### EXERCISE GOAL
Reproduce the lines below word for word, starting at the first line and ending at the line that contains "Dot at: (272, 242)", with both of those lines included.

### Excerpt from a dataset

········

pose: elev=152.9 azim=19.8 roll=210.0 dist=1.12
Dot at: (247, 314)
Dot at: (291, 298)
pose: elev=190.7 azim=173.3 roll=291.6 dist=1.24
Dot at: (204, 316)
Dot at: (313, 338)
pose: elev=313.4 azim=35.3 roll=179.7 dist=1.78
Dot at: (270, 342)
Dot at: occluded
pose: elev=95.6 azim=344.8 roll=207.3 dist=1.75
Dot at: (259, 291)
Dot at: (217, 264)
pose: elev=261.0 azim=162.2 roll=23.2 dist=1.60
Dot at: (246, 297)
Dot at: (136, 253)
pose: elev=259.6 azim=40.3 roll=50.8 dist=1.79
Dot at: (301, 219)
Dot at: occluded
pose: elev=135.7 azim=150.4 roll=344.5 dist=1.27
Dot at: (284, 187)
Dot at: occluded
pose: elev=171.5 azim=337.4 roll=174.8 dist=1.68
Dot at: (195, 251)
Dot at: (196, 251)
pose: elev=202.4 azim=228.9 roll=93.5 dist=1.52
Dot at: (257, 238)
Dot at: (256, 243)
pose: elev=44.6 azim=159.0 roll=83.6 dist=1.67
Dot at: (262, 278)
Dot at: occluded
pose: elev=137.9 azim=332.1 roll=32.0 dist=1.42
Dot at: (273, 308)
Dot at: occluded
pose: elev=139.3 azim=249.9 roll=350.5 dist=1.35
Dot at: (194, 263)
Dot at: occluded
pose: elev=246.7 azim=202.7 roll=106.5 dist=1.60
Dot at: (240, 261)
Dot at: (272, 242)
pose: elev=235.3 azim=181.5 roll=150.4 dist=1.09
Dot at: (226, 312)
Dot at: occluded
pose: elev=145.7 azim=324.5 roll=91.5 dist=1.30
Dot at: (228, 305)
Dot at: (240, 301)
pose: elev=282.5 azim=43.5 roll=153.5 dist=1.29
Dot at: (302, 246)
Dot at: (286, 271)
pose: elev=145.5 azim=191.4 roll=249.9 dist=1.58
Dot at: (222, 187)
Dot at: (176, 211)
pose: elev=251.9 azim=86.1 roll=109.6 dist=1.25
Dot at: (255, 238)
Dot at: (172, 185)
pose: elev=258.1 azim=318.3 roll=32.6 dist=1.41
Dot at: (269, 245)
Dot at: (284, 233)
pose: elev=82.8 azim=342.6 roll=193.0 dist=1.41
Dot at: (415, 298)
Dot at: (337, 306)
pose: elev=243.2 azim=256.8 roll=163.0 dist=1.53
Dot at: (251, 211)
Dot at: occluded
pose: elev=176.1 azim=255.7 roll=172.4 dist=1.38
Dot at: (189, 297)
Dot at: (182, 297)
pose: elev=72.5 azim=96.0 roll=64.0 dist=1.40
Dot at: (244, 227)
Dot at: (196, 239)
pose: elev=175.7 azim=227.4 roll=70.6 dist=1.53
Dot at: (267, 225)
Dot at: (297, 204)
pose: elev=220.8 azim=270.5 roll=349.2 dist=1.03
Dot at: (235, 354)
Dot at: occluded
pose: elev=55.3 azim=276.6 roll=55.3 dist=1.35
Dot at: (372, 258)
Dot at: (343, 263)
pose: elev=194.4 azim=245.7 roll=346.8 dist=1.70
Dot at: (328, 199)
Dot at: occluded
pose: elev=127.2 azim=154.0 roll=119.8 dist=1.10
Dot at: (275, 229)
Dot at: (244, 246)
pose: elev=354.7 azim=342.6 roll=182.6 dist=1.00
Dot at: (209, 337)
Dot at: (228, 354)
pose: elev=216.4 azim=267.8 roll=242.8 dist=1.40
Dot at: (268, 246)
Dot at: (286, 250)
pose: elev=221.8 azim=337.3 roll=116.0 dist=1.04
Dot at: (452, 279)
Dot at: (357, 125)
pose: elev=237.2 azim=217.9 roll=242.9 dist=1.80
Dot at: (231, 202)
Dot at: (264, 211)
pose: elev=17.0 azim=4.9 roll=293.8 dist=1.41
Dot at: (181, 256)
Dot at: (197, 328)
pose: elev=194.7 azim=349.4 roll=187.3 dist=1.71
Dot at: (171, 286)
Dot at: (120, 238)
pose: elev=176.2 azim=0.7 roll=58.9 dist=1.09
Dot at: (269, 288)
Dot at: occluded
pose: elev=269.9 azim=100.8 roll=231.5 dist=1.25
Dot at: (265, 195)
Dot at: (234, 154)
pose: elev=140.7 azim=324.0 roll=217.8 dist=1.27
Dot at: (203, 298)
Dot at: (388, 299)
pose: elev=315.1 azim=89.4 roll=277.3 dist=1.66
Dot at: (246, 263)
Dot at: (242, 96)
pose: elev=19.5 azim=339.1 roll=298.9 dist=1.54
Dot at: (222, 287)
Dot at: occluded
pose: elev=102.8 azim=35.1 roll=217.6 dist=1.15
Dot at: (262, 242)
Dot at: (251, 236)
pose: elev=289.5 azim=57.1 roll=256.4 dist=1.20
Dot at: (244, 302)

········

### THE REPLY
pose: elev=152.9 azim=19.8 roll=210.0 dist=1.12
Dot at: (247, 314)
Dot at: (291, 298)
pose: elev=190.7 azim=173.3 roll=291.6 dist=1.24
Dot at: (204, 316)
Dot at: (313, 338)
pose: elev=313.4 azim=35.3 roll=179.7 dist=1.78
Dot at: (270, 342)
Dot at: occluded
pose: elev=95.6 azim=344.8 roll=207.3 dist=1.75
Dot at: (259, 291)
Dot at: (217, 264)
pose: elev=261.0 azim=162.2 roll=23.2 dist=1.60
Dot at: (246, 297)
Dot at: (136, 253)
pose: elev=259.6 azim=40.3 roll=50.8 dist=1.79
Dot at: (301, 219)
Dot at: occluded
pose: elev=135.7 azim=150.4 roll=344.5 dist=1.27
Dot at: (284, 187)
Dot at: occluded
pose: elev=171.5 azim=337.4 roll=174.8 dist=1.68
Dot at: (195, 251)
Dot at: (196, 251)
pose: elev=202.4 azim=228.9 roll=93.5 dist=1.52
Dot at: (257, 238)
Dot at: (256, 243)
pose: elev=44.6 azim=159.0 roll=83.6 dist=1.67
Dot at: (262, 278)
Dot at: occluded
pose: elev=137.9 azim=332.1 roll=32.0 dist=1.42
Dot at: (273, 308)
Dot at: occluded
pose: elev=139.3 azim=249.9 roll=350.5 dist=1.35
Dot at: (194, 263)
Dot at: occluded
pose: elev=246.7 azim=202.7 roll=106.5 dist=1.60
Dot at: (240, 261)
Dot at: (272, 242)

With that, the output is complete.